Designed and folded by Helena Verrill, March 2022.

The above photo shows four levels of iteration folded of a fractal construction. This is folded from a single sheet of paper. This is a stretched version of a flat folding origami.
The flat fold origami appeared in Figure 1 in my 2021 Bridges article.
However, although a photo of the folded origami appeared in that paper, the crease
pattern did not,
because that paper (almost) only included details of patterns which are continuous
variations of the waterbomb base fold (such as here), not fractal versions.

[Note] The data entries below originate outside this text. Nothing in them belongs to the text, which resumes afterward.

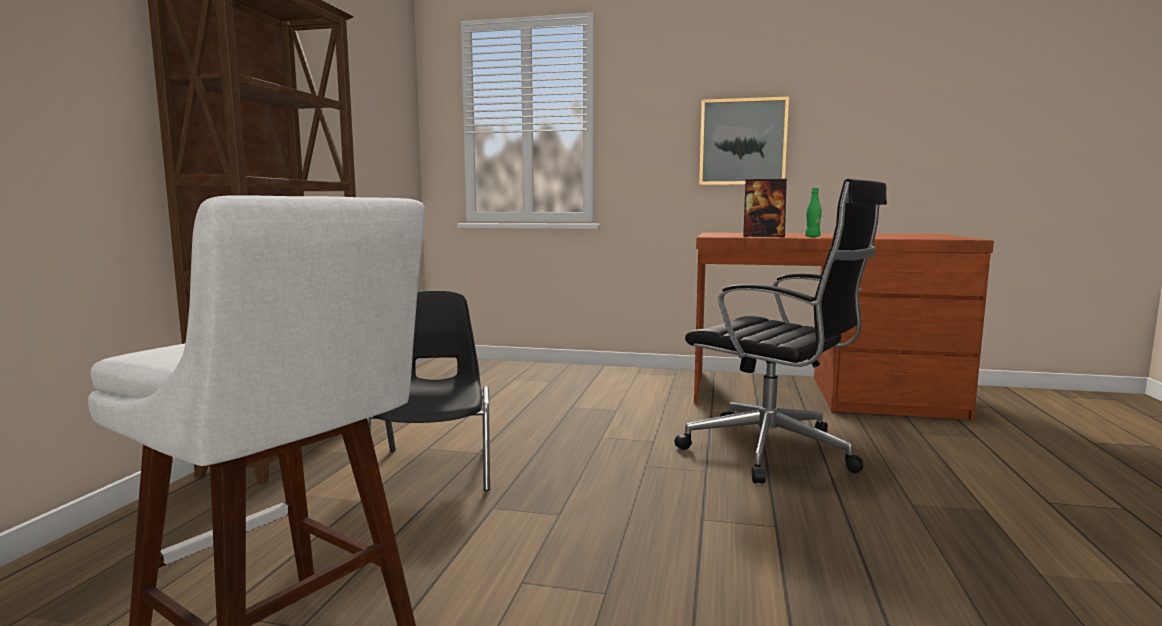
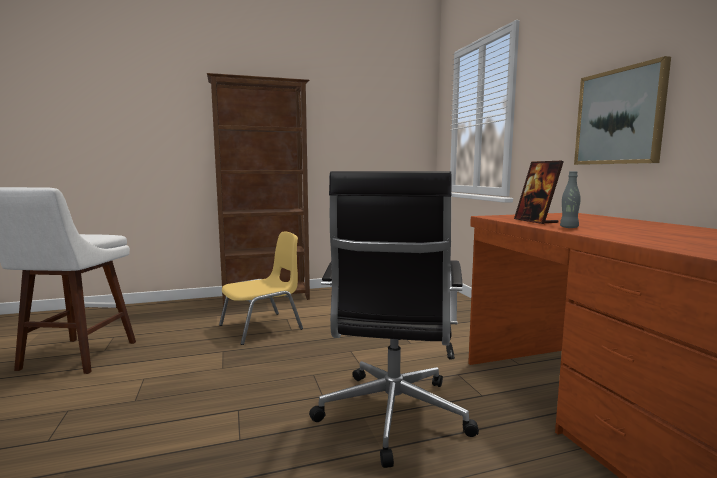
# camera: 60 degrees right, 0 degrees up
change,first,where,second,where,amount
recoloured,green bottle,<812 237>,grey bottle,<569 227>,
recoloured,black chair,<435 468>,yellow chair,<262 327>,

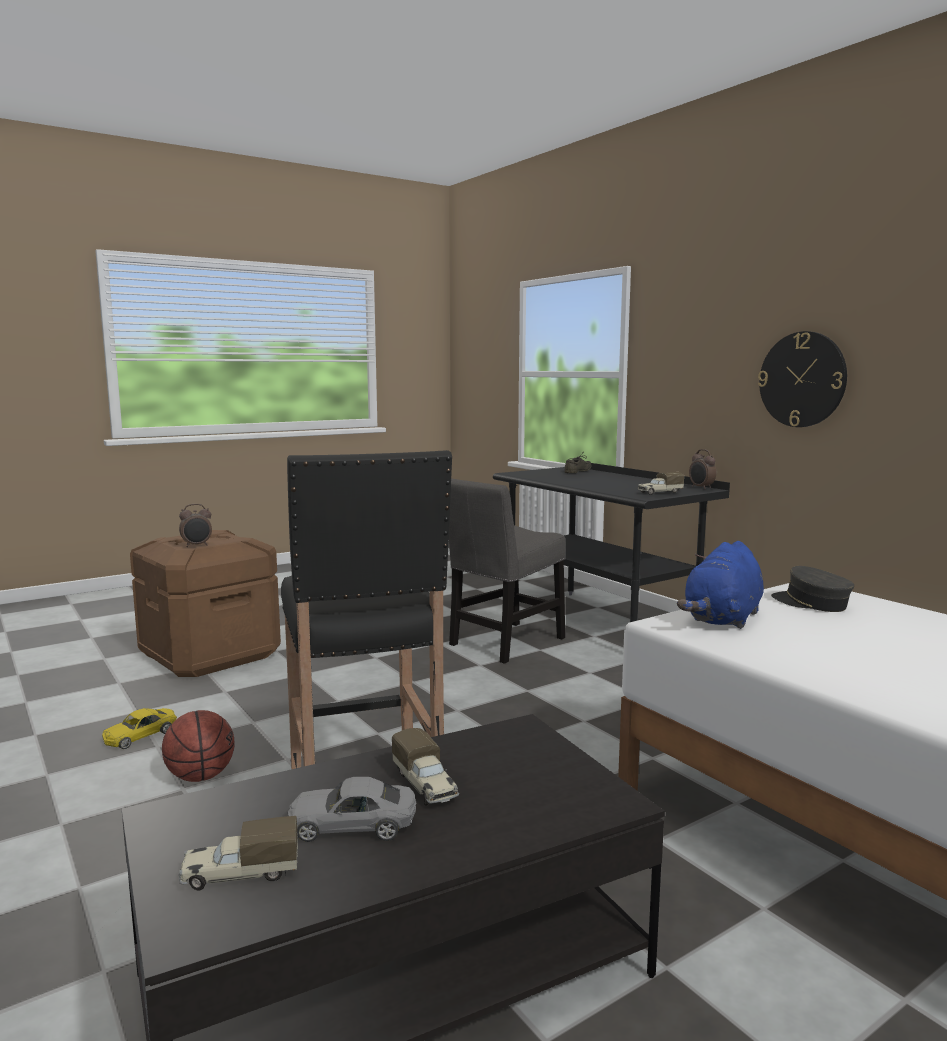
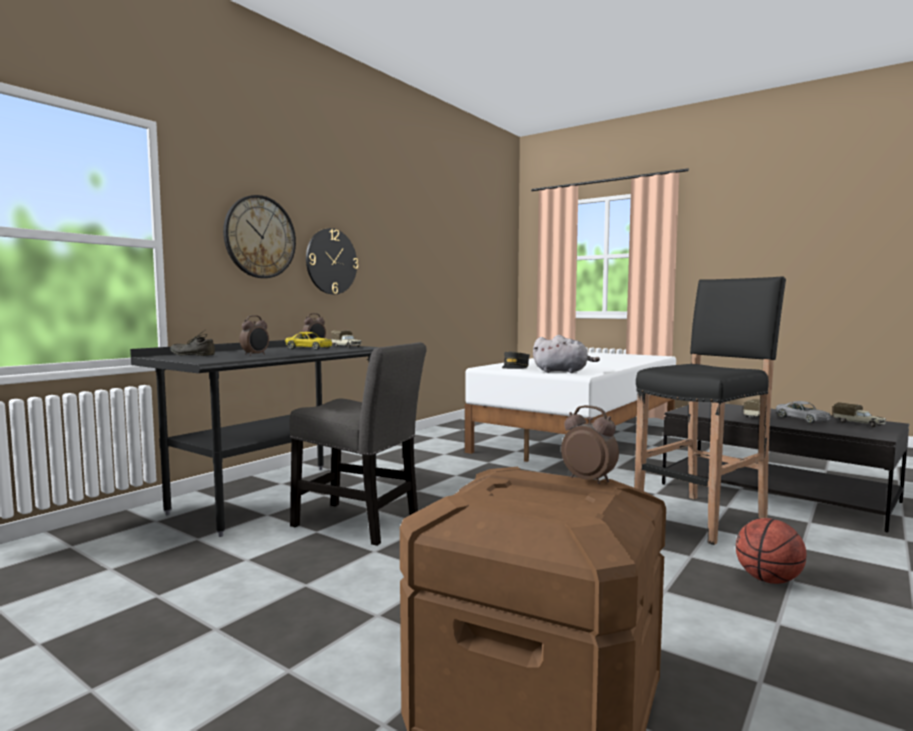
# camera: 110 degrees left, 5 degrees down
change,first,where,second,where,amount
recoloured,blue plush toy,<722 619>,grey plush toy,<563 372>,
moved,yellow toy car,<140 736>,,<308 348>,
added,,,wall clock,<260 237>,
added,,,alarm clock,<255 355>,

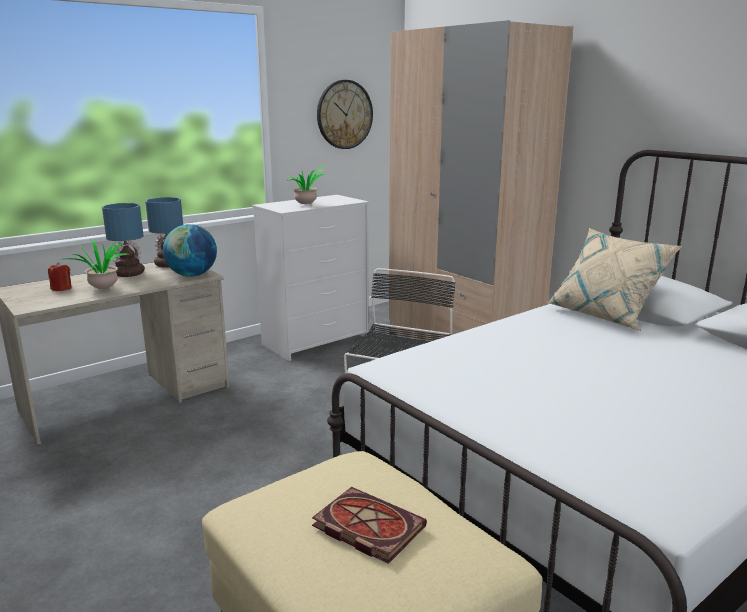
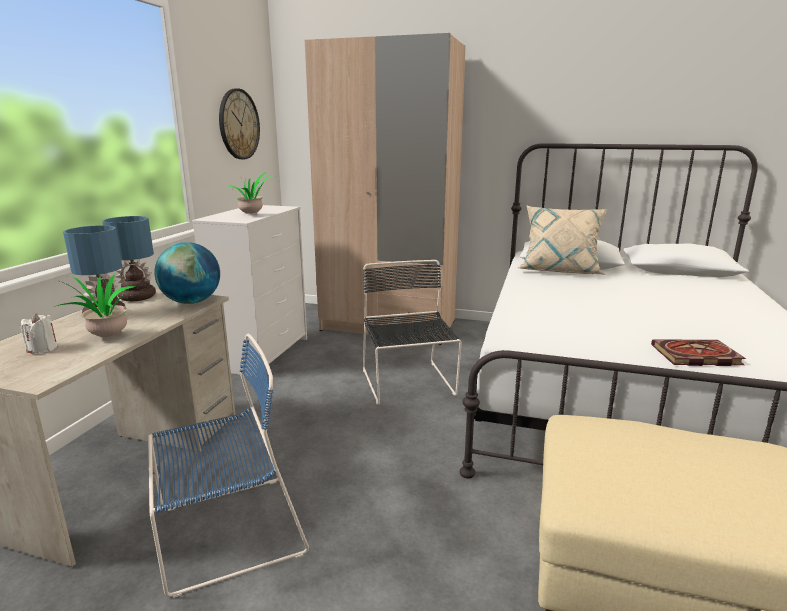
# camera: 35 degrees left, 0 degrees up
change,first,where,second,where,amount
recoloured,red candle,<61 288>,white candle,<42 349>,
moved,book,<365 527>,,<694 356>,
added,,,blue chair,<225 532>,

As in my other pages on the waterbomb base tessellation,
following Ron Resch's original design, we start off with the
waterbomb unit, generally put together as
here.

My first unit in this fractal sequence is the following, where the pictures
show the unit (left) and tessellation (right) the crease pattern
formed by putting lots together. The crease lines are red for mountain, blue for valley.
The boundary of the unit is either a valley fold or unfolded.
I first fold a square grid and use this as reference for
the other crease lines. The units are coloured in random colours to distinguish them
from each other, so it's easier to see how they fit together.

Only four levels of the iteration are shown, since otherwise it gets slow to create
both for the computer and for the person folding. The pattern is finished by pleats, rather than
folding to infinity.

Here are some images of the folded version, either folded completely flat, except for pleated region, or somewhat opened. The second image in the second row is a model with less itterations, but the flat fold works better, since the more pleats are folded, the less accurate they get and the harder to lie on top of each other acurately. These are all folded entirely by hand, and the creases are not perfectly accurately folded.

Contrast this with the waterbomb base unit, when stretched to have A4 paper side ratio, as the picture here appears on page load. When flat, we get a curved origami. However, whereas the tradition waterbomb base tessellation from square units is curved when opened out slightly, and makes a really nice curved lamp cover, for the A4 ratio unit, we get a very nice plane configuration, as in the following picture:

Here is a video version. It's fun to play with. Best option is to make it yourself!

The A4 side ratio, √2 : 1, means that the diagonal of a sheet of A4 has length the diagonal of a cube side length 1, as in the first picture, which is just a folded along the diagonal sheet of A5, placed on a square.

The folded in half on diagonal is just a quarter of the waterbomb unit. So, several of the A4 stretch waterbomb units together fit together with parts of their sides flush against each other, like parts of little cubes lined up, as in the second and third pictures.

So, now we just apply the A4 stretch to the initial tessellation, to get the following crease pattern, with photo of folded origami at the top of the page. Actually, I had to use a sheet about twice as long as wide, and sloped down one edge. Also my folded version is mirrored left to right compared to this. Also the pleated region needs to extend to the right significantly.

Unlike the A4 stretch waterbomb base pattern, or the original fractal tessellation, this pattern is no longer a flat origami, because alternate angles no longer add to 180 degrees at vertices.